As Tobia acknowledged, Double Trouble follows in the footsteps of other animated shows that have paved the way with regards to transgender and nonbinary representation. This includes animated characters that were never explicitly gendered as well as groundbreaking shows such as “Danger & Eggs,” cocreated by transgender showrunner Shadi Petosky, which featured the nonbinary character Milo (voiced by nonbinary actor and advocate Tyler Ford).
“I don’t want to pretend as if animation and kids animation hasn’t been a source of gender play since its inception,” said Tobia. “There have been hundreds of gender nonconforming characters who have had unspecified genders or different genders or complicated genders across so many different shows.”
They added: “Queer and trans people have been working in animation and have been influencing how kids animation looks and what the worlds of kids animation are for a really, really long time. This is only an extension of all of that work. It’s a next step in a much longer journey.”
While Double Trouble was not created specifically to educate viewers on nonbinary issues, Stevenson recognizes that approach is legitimate (and important) — while pointing out that it can also be limiting, since it often requires characters to be close to perfect.
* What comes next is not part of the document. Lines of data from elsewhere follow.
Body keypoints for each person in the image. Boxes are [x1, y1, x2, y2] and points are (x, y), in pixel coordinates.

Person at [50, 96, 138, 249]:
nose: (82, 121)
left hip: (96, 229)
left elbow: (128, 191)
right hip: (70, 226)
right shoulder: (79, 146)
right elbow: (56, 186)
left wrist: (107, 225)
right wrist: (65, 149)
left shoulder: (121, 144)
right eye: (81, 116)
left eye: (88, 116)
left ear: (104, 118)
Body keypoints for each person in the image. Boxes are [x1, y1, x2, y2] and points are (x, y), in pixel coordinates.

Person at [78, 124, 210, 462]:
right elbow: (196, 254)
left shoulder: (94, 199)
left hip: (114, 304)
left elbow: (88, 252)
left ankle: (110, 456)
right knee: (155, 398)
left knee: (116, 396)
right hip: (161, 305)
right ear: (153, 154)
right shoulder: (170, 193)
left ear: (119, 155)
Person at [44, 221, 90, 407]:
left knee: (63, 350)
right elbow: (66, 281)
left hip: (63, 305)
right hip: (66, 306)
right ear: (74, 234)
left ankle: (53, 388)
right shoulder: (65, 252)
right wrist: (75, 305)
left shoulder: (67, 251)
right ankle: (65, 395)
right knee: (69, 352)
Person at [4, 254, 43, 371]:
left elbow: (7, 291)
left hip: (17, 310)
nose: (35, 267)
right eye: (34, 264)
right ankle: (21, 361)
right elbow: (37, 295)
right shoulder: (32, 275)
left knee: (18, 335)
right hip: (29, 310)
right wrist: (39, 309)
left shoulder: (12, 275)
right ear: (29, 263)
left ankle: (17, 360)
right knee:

One way to avoid that dilemma is by creating an inclusive universe like Etheria, where gender isn’t constricted and heteronormativity doesn’t exist. In a sci-fi/fantasy show where magical powers and interdimensional space travel exist, it shouldn’t be a stretch to believe queer and gender nonconforming people do too — whether as protagonists or antagonists.
“We wanted to make a character who was really dimensional and not 100% good or nice all the time,” said Stevenson. “We want to have those compelling characters who aren’t so squeaky clean. We want the messy characters. We want the antiheroes. We want the villains.”